_PROBLEM STATEMENT:_ Write the records below out again exactly as given, with no images.

(Dataset excerpts)
▶
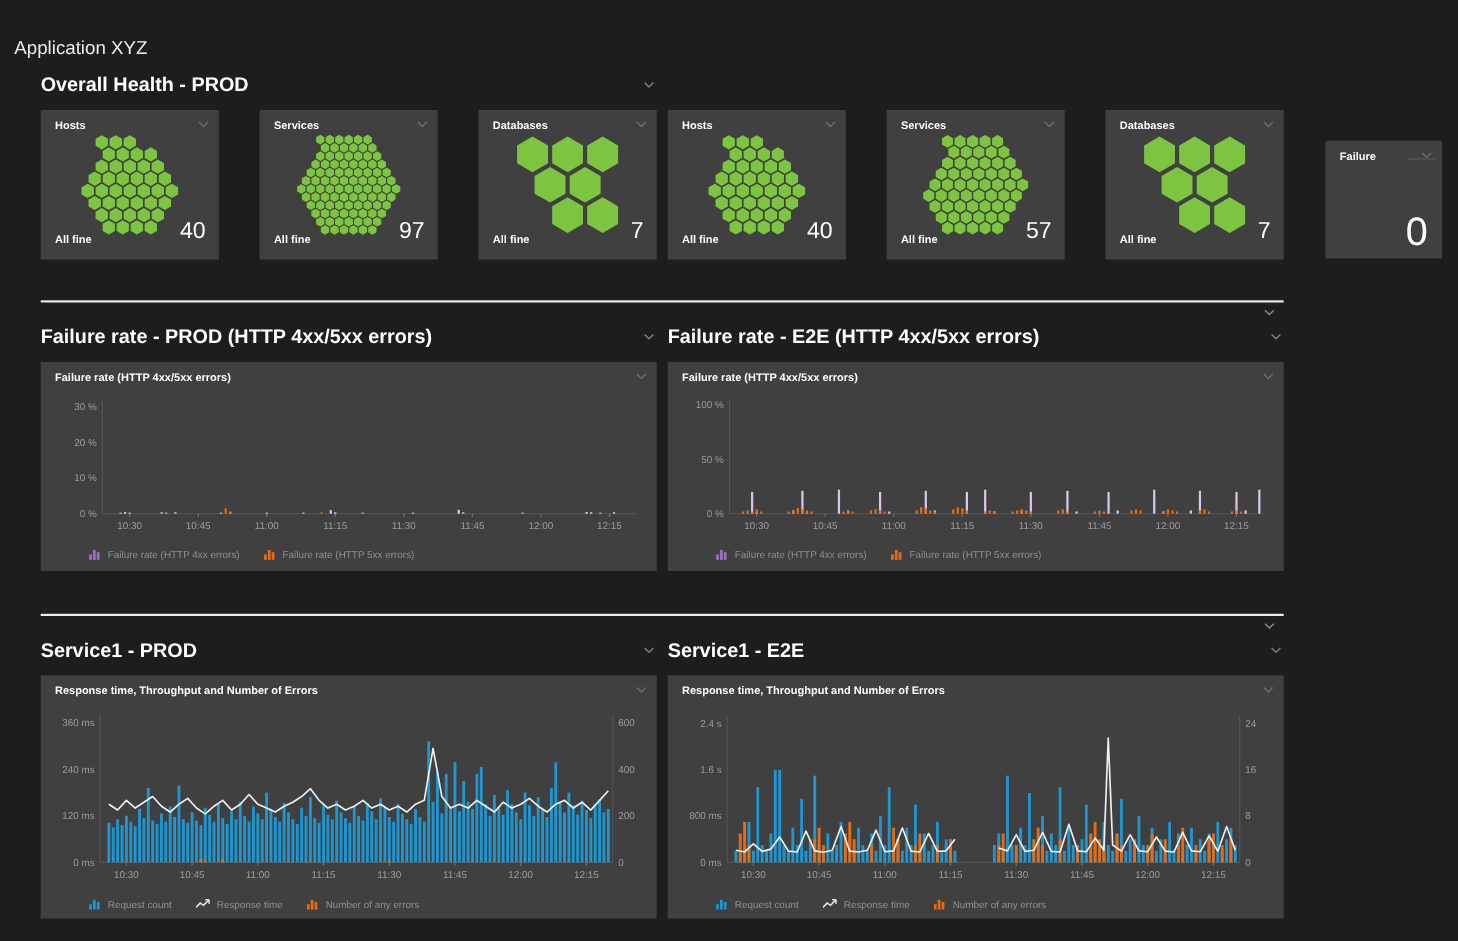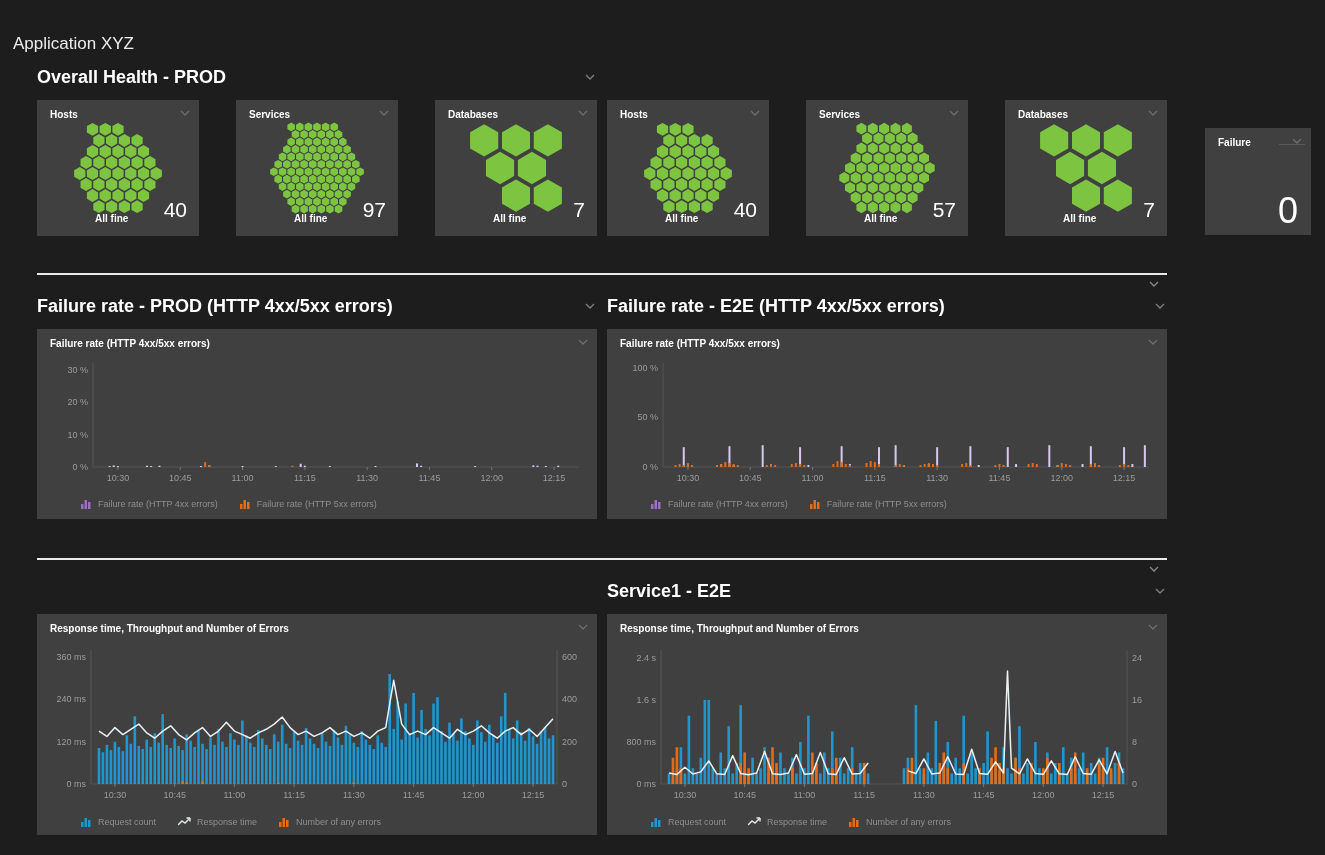--- a/index.html
+++ b/index.html
@@ -6,21 +6,21 @@
   .page{position:relative;width:1325px;height:855px;background:#1d1d1d;overflow:hidden;
         font-family:"Liberation Sans",sans-serif;color:#fff;}
   .page-title{position:absolute;left:13px;top:4px;font-size:17px;color:#ececec;margin-top:30px;}
   .sec-header{position:absolute;height:18px;display:flex;justify-content:space-between;align-items:center;}
   .sec-title{font-weight:bold;font-size:18px;color:#ffffff;white-space:nowrap;}
   .chev{display:inline-flex;align-items:center;justify-content:center;width:14px;height:12px;cursor:pointer;}
   .tile{position:absolute;background:#404040;box-sizing:border-box;}
   .tile .tile-chev{position:absolute;right:7px;top:7px;}
   .tile-title{position:absolute;left:13px;top:9px;font-size:10px;font-weight:bold;color:#fff;white-space:nowrap;}
   .honeycomb{position:absolute;left:50%;top:22px;transform:translateX(-50%);}
-  .allfine{position:absolute;left:13px;bottom:12px;font-size:10px;font-weight:bold;color:#fff;margin-left:45px;}
+  .allfine{position:absolute;left:13px;bottom:12px;font-size:10px;font-weight:bold;color:#fff;}
   .hcount{position:absolute;right:12px;bottom:14px;font-size:21px;color:#fff;}
   .pdash{position:absolute;left:74px;top:16px;width:26px;height:1px;background:#5a5a5a;}
   .pcount{position:absolute;right:13px;bottom:3px;font-size:36px;font-weight:200;color:#fff;}
   .divider{position:absolute;height:2px;background:#e9e9e9;}
   .div-chev{position:absolute;}
   .chart-svg{position:absolute;left:6px;display:block;}
   .legend{position:absolute;left:44px;display:flex;gap:22px;align-items:center;font-size:9px;color:#8f8f8f;}
   .leg-item{display:flex;align-items:center;gap:5px;cursor:pointer;}
   svg{display:block;}
 </style>
@@ -602,20 +602,28 @@
     </div>
   </div>
 
   <div class="divider" style="left:37px;top:558px;width:1130px"></div>
   <span class="chev div-chev" style="left:1147px;top:563px">
       <svg width="10" height="6" viewBox="0 0 10 6">
         <polyline points="1,1 5,5 9,1" fill="none" stroke="#8a8a8a" stroke-width="1.3"></polyline>
       </svg>
     </span>
 
+  <div class="sec-header" style="left:37px;top:582px;width:560px">
+    <span class="sec-title">Service1 - PROD</span>
+    <span class="chev">
+        <svg width="10" height="6" viewBox="0 0 10 6">
+          <polyline points="1,1 5,5 9,1" fill="none" stroke="#7f7f7f" stroke-width="1.3"></polyline>
+        </svg>
+      </span>
+  </div>
   <div class="sec-header" style="left:607px;top:582px;width:560px">
     <span class="sec-title">Service1 - E2E</span>
     <span class="chev">
         <svg width="10" height="6" viewBox="0 0 10 6">
           <polyline points="1,1 5,5 9,1" fill="none" stroke="#7f7f7f" stroke-width="1.3"></polyline>
         </svg>
       </span>
   </div>
 
   <div class="tile" style="left:37px;top:614px;width:560px;height:221px">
◀
_RESPONSE TO THIS TASK:_
--- a/index.html
+++ b/index.html
@@ -6,21 +6,21 @@
   .page{position:relative;width:1325px;height:855px;background:#1d1d1d;overflow:hidden;
         font-family:"Liberation Sans",sans-serif;color:#fff;}
   .page-title{position:absolute;left:13px;top:4px;font-size:17px;color:#ececec;margin-top:30px;}
   .sec-header{position:absolute;height:18px;display:flex;justify-content:space-between;align-items:center;}
   .sec-title{font-weight:bold;font-size:18px;color:#ffffff;white-space:nowrap;}
   .chev{display:inline-flex;align-items:center;justify-content:center;width:14px;height:12px;cursor:pointer;}
   .tile{position:absolute;background:#404040;box-sizing:border-box;}
   .tile .tile-chev{position:absolute;right:7px;top:7px;}
   .tile-title{position:absolute;left:13px;top:9px;font-size:10px;font-weight:bold;color:#fff;white-space:nowrap;}
   .honeycomb{position:absolute;left:50%;top:22px;transform:translateX(-50%);}
-  .allfine{position:absolute;left:13px;bottom:12px;font-size:10px;font-weight:bold;color:#fff;margin-left:45px;}
+  .allfine{position:absolute;left:13px;bottom:12px;font-size:10px;font-weight:bold;color:#fff;}
   .hcount{position:absolute;right:12px;bottom:14px;font-size:21px;color:#fff;}
   .pdash{position:absolute;left:74px;top:16px;width:26px;height:1px;background:#5a5a5a;}
   .pcount{position:absolute;right:13px;bottom:3px;font-size:36px;font-weight:200;color:#fff;}
   .divider{position:absolute;height:2px;background:#e9e9e9;}
   .div-chev{position:absolute;}
   .chart-svg{position:absolute;left:6px;display:block;}
   .legend{position:absolute;left:44px;display:flex;gap:22px;align-items:center;font-size:9px;color:#8f8f8f;}
   .leg-item{display:flex;align-items:center;gap:5px;cursor:pointer;}
   svg{display:block;}
 </style>
@@ -602,20 +602,28 @@
     </div>
   </div>
 
   <div class="divider" style="left:37px;top:558px;width:1130px"></div>
   <span class="chev div-chev" style="left:1147px;top:563px">
       <svg width="10" height="6" viewBox="0 0 10 6">
         <polyline points="1,1 5,5 9,1" fill="none" stroke="#8a8a8a" stroke-width="1.3"></polyline>
       </svg>
     </span>
 
+  <div class="sec-header" style="left:37px;top:582px;width:560px">
+    <span class="sec-title">Service1 - PROD</span>
+    <span class="chev">
+        <svg width="10" height="6" viewBox="0 0 10 6">
+          <polyline points="1,1 5,5 9,1" fill="none" stroke="#7f7f7f" stroke-width="1.3"></polyline>
+        </svg>
+      </span>
+  </div>
   <div class="sec-header" style="left:607px;top:582px;width:560px">
     <span class="sec-title">Service1 - E2E</span>
     <span class="chev">
         <svg width="10" height="6" viewBox="0 0 10 6">
           <polyline points="1,1 5,5 9,1" fill="none" stroke="#7f7f7f" stroke-width="1.3"></polyline>
         </svg>
       </span>
   </div>
 
   <div class="tile" style="left:37px;top:614px;width:560px;height:221px">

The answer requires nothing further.